Nearly 20 illegal burn-offs have been recorded in central Victoria since the start of the regions’ fire danger periods, new figures show as the Country Fire Authority braces for a hot and potentially windy end to the week.
It also comes as the CFA releases statistics finding only one in 10 people at the highest risk would leave early on days of high fire danger.
By noon on Tuesday, CFA crews had responded to 13 illegal burn-offs in district two, which encompasses the Bendigo region, as well as six in district 20, which covers areas north to the Murray River.
A CFA spokesperson said police were called in Woodend as recently as Monday after fire crews extinguished a fire.
“Although incidents like the one in Woodend posed no risk to lives or property, by failing to notify and seek approval from local authorities, CFA firefighters were taken away from their workplaces, families and potentially genuine emergencies as well as raising concerns in the local community,” they said.
“Out of control burn-offs and unregistered burn-offs are a major and avoidable headache for CFA.”
Meanwhile, on the Murray River, Forest Fire Management Victoria officers found two campfires lit on Saturday, a day of total fire ban.
The people responsible now risk being prosecuted, though officers were encouraged that people at 60 other campsites had not lit campfires.
On Wednesday, the CFA released the results of a new survey finding only 10 per cent of people in high bushfire risk areas would leave early on days of high fire danger.
It is the lowest result in the seven years the CFA has conducted the bushfire community survey.
Victoria is bracing for hot and potentially windy days for the rest of the week.

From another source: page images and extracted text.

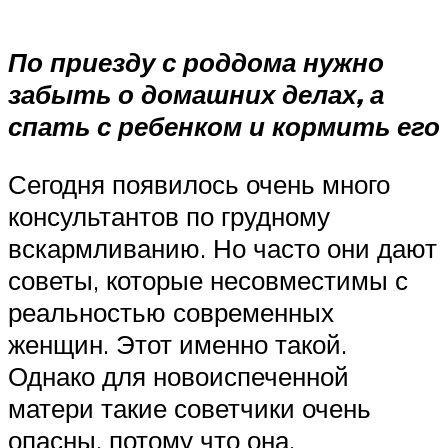
По приезду с роддома нужно
забыть о домашних делах, а
спать с ребенком и кормить его
Сегодня появилось очень много
консультантов по грудному
вскармливанию. Но часто они дают
советы, которые несовместимы с
реальностью современных
женщин. Этот именно такой.
Однако для новоиспеченной
матери такие советчики очень
опасны, потому что она,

The Bureau of Meteorology is expecting the barometer to creep up to 39 degrees in Bendigo by Friday.
Deputy Chief Officer Stephanie Rotarangi said those who waited too long to leave, or were not adequately prepared to defend their property, could be risking their lives and those of firefighters.
Dr Rotarangi warned Victorians not to be complacent despite recent rainfall across much of Victoria.
The CFA spokesperson said people wanting information about burn-off restrictions in their area should consult their local council.
“Even if you have a permit to use fire over the fire danger period, make sure you read the conditions carefully. Failing to follow just one of those conditions may leave you open to prosecution.”
During the fire danger period fires cannot be lit in open air without a written permit from CFA or a municipal fire prevention officer.